EXERCISE AIM:
Resume the piece below on losing weight with diabetes, writing onward from its last bullet about burning more calories than we take in.

Losing Weight with Diabetes: What Makes Sense

It is hard to be sensible about a necessity that is also one of life’s great pleasures: food.

For those with diabetes, being sensible about food is more than a personal choice. It is also part of a medical treatment plan that may include losing weight. Unfortunately, there are no quick solutions to weight loss that safeguard our health.

Suggestions for Losing Weight with Diabetes

What you are about to read is entirely sensible.

  • Within the carb and calorie limits of your doctor’s or dietician’s meal recommendations, focus on the quality of the foods you eat. Choose carbohydrates with high nutritional value. Eat more fresh produce and whole grains instead of packaged or processed items that contain hidden sugars and unhealthy fats.
  • Enjoy regular physical activity. To lose weight most of us must burn more calories than we take in.

INPUT DATA:
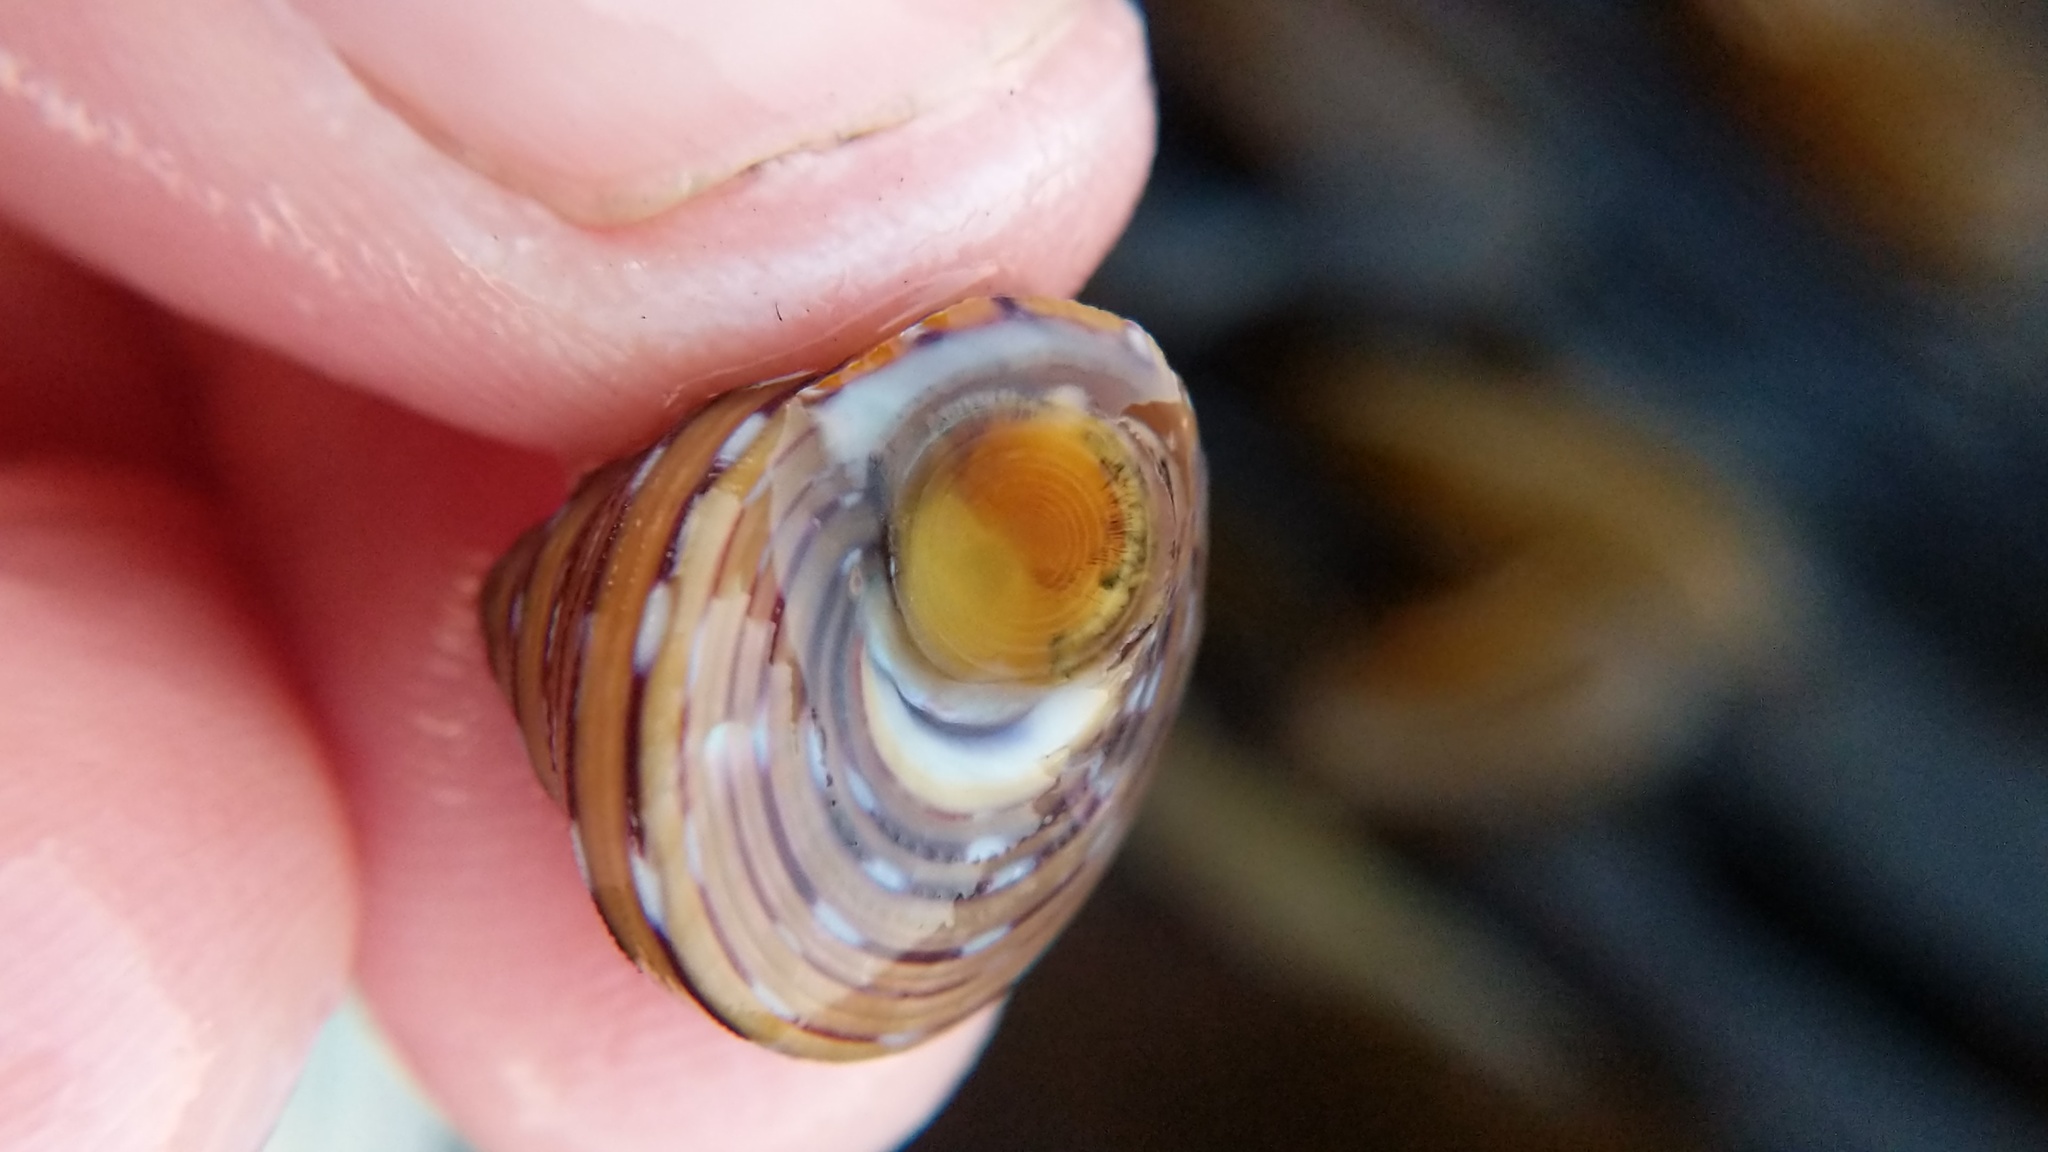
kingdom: Animalia
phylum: Mollusca
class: Gastropoda
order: Trochida
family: Calliostomatidae
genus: Calliostoma
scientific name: Calliostoma tricolor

ANSWER:
  • Keep your metabolism revved up by spreading calorie intake over the entire day. Skipping meals, in the long run, causes people to gain weight. When people do not eat regularly the body begins to store the calories it gets for later use, instead of burning them—and it stores those calories as fat. The same thing happens to those who go on extreme low-calorie diets.
  • If you want to join a weight loss program look for one tailored for people with diabetes, or at least understands their needs. Programs provide information and support to create patterns of eating that maintain healthy glucose levels and weight.
  • You have to be patient since there is no perfect weight loss diet. Diets do not work unless they are individualized, and relevant to a person’s lifestyle, food preferences, and health needs.

Sometimes individuals trying to lose weight associate taking insulin with weight gain. Although insulin may appear to be the culprit, it is important to know it is not.

Why Insulin Is Not the Cause of Weight Gain

Some people discover they can drop a few pounds quickly by cutting back on insulin. What many individuals lose by doing this is not fat but water weight—when blood glucose is high people tend to dehydrate. Then, as people go back on their prescribed dose of insulin, the body over-collects fluids to make up for the dehydration. This re-hydrating process can rapidly put on extra pounds.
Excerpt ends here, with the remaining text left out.